Wakil Ketua LPSK Susilaningtias menegaskan pemulihan korban anak menjadi prioritas lembaga. Ia menilai penanganan tidak hanya menyangkut kondisi fisik, tetapi juga rasa aman dan kesehatan mental.
“Yang paling utama adalah memastikan anak-anak tidak menanggung trauma ini sendirian. Negara wajib hadir memberikan pelindungan menyeluruh,” kata Susilaningtias dalam keterangannya, Kamis, 27 November.
Susi menyatakan ledakan di SMAN 72 masuk kategori tindak pidana yang mengancam keselamatan jiwa.
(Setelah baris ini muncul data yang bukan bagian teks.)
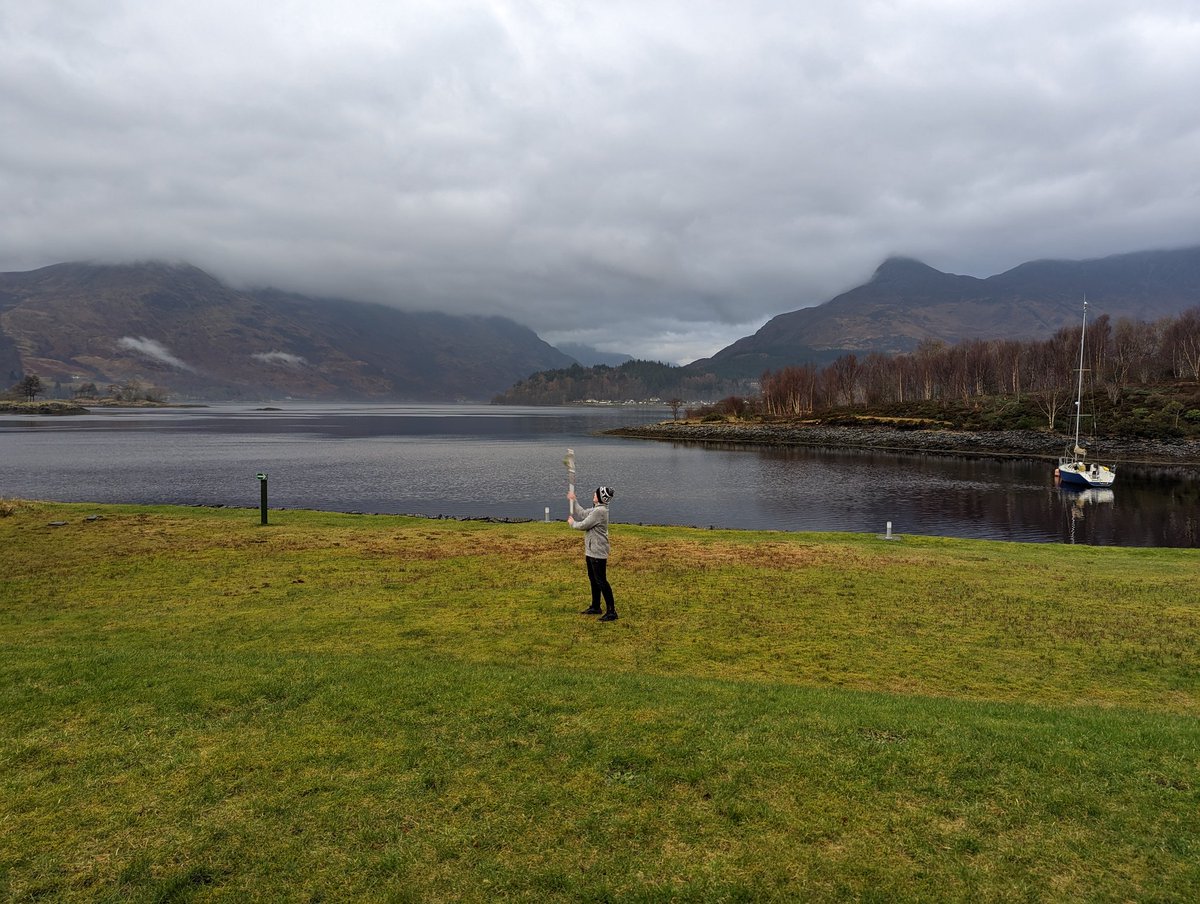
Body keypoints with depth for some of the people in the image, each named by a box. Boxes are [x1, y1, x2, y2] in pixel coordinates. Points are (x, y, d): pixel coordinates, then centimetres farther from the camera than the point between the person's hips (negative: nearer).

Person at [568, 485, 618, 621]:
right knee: (593, 579, 19)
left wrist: (572, 523, 1)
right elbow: (582, 514, 21)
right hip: (592, 550, 11)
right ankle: (595, 607, 31)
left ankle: (611, 611, -4)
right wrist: (573, 501, 21)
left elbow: (583, 525, -18)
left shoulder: (600, 511, -22)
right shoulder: (596, 510, 10)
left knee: (601, 581, -7)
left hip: (598, 552, -11)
Dengan dasar itu, korban berhak mengajukan perlindungan sesuai ketentuan dalam Undang-Undang Perlindungan Saksi dan Korban.
“Artinya, meskipun kasus ini tidak termasuk dalam kelompok tindak pidana khusus seperti terorisme, ancaman terhadap nyawa korban menjadi dasar hukum kuat bagi korban untuk mendapatkan pelindungan LPSK,” tuturnya.
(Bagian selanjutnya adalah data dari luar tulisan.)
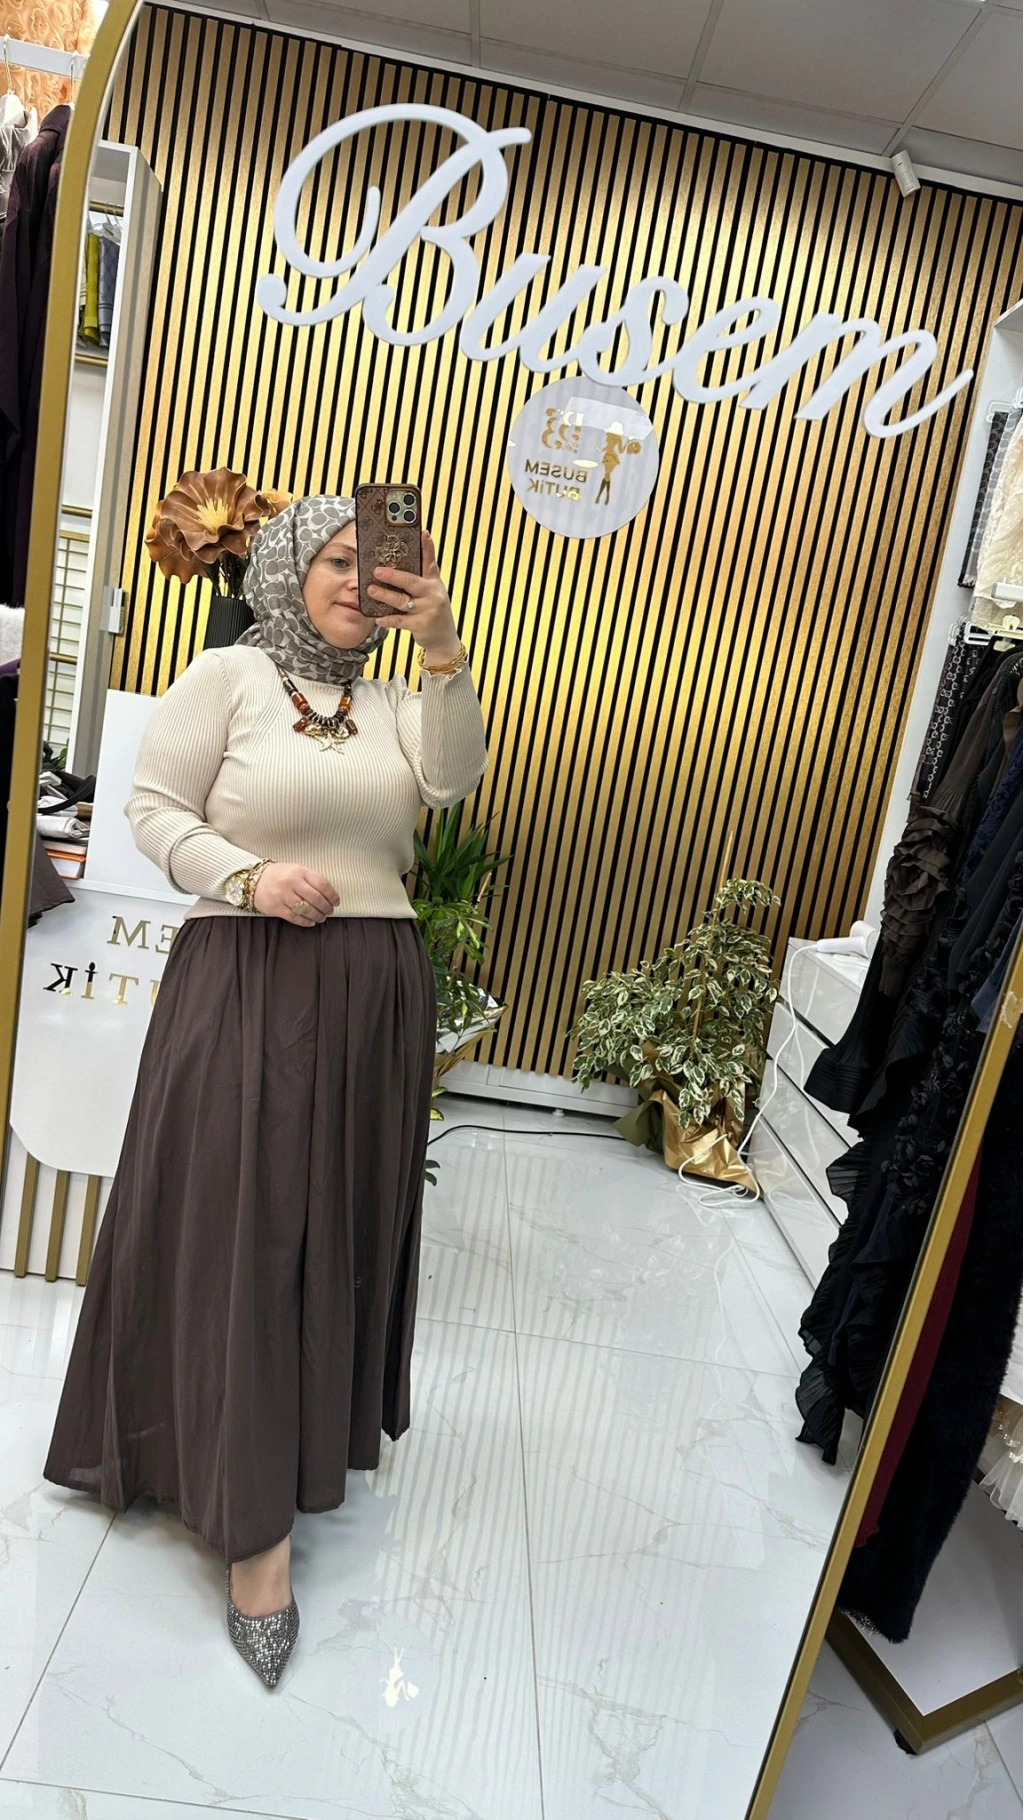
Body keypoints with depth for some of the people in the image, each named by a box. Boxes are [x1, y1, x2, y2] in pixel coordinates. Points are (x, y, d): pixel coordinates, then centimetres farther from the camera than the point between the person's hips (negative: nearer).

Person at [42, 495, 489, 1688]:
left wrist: (443, 646, -19)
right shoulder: (228, 676, 1)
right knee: (240, 1230, -3)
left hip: (373, 992, 5)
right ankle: (255, 1530, 8)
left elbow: (455, 778, -7)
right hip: (246, 981, -4)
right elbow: (153, 809, -2)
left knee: (339, 1228, 11)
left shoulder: (395, 704, 12)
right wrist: (250, 879, -17)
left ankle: (302, 1439, 34)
Karena mayoritas korban adalah anak, ketentuan dalam UU Perlindungan Anak juga diberlakukan. Termasuk hak anak korban untuk mendapatkan restitusi atau ganti rugi yang dibayarkan pelaku atas kerugian yang dialami.
Susi menegaskan seluruh korban dalam kasus ini dapat diproses permohonannya untuk restitusi. Penghitungan nilai kerugian dilakukan sesuai mandat peraturan pemerintah terkait mekanisme ganti rugi korban tindak pidana. Dalam perkara dengan pelaku anak, restitusi dimungkinkan dibayarkan melalui pihak ketiga.
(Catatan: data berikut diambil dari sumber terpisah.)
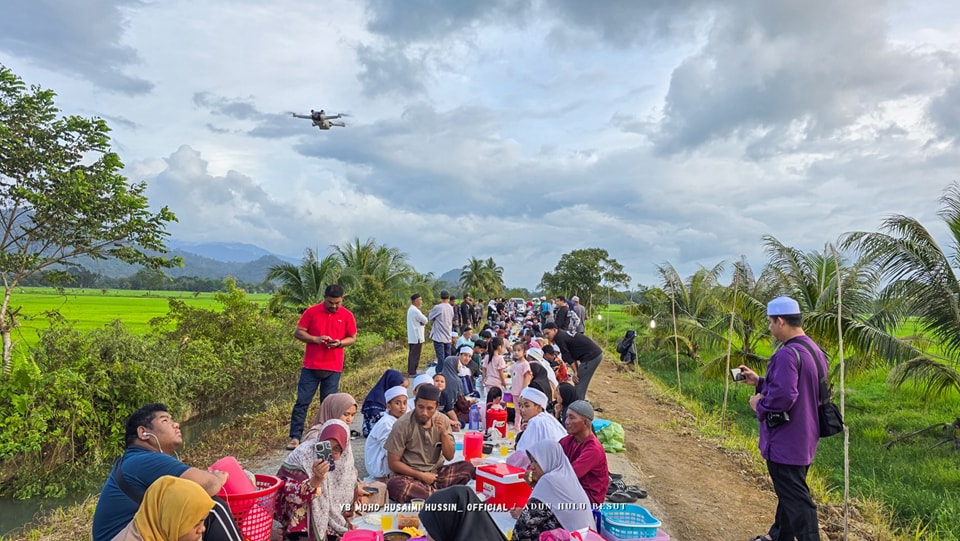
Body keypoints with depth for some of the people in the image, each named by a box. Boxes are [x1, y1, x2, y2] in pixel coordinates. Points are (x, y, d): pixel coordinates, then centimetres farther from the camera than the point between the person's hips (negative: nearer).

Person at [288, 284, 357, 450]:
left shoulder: (347, 315, 1)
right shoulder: (311, 311, -2)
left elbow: (352, 338, 7)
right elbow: (298, 332, 0)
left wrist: (340, 343, -14)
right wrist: (315, 339, -17)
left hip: (333, 368, 1)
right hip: (311, 366, 0)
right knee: (302, 402, 1)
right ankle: (295, 437, 8)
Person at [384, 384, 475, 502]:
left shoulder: (443, 420, -2)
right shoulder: (403, 424, -14)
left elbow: (449, 456, 0)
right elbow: (393, 463, -10)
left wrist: (444, 433, -16)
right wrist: (421, 475, -17)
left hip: (436, 473, 3)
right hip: (411, 475, -3)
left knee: (467, 467, -19)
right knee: (394, 485, -36)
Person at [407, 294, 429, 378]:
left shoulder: (411, 309, 15)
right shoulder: (415, 310, -19)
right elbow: (425, 320, -14)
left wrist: (421, 322, -6)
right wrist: (423, 321, 6)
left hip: (411, 337, 10)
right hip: (416, 337, -10)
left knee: (412, 354, 15)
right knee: (415, 355, -5)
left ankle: (410, 372, 21)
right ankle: (412, 373, -1)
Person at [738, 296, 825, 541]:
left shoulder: (787, 354, -25)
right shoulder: (813, 350, 8)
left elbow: (783, 396, -34)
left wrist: (759, 404, -15)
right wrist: (759, 381, 14)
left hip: (786, 441, -10)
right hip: (803, 438, 10)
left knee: (796, 499, -1)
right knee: (790, 493, 23)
“Restitusi adalah hak anak sebagai korban. Nilainya akan dihitung berdasarkan kerugian nyata yang dialami, termasuk biaya medis, psikologis, serta penderitaan yang dialami oleh korban. Dalam perkara pelaku anak, restitusi dapat dibayarkan oleh pihak ketiga sesuai ketentuan hukum,” jelas Susi.
Lebih lanjut, LPSK juga menyoroti pentingnya mendengarkan langsung keterangan anak. Menurut Susilaningtias, pemulihan tidak dapat dilakukan jika suara mereka tidak dilibatkan dalam proses.
“Anak-anak ini sudah berada pada usia remaja dan punya pandangan serta kebutuhan yang harus dihormati. Karena itu, kami akan berbicara langsung dengan mereka, selain keterangan dari orang tua atau pendamping,” ucapnya.
Terkait status anak yang diduga sebagai pelaku, Susi menegaskan LPSK belum diberikan mandat memberikan perlindungan kepada yang bersangkutan. Perlindungan hanya dapat diberikan kepada saksi, korban, ahli, pelapor, atau saksi pelaku.
Namun LPSK membuka kemungkinan apabila dalam perkembangan penyidikan ditemukan indikasi bahwa anak tersebut juga menjadi korban.
“Jika ada indikasi bahwa anak mengalami eksploitasi, manipulasi, tekanan, atau bentuk viktimisasi lainnya, statusnya dapat masuk dalam kategori korban, dan LPSK dapat memberikan pelindungan dalam kapasitas tersebut,” tandasnya.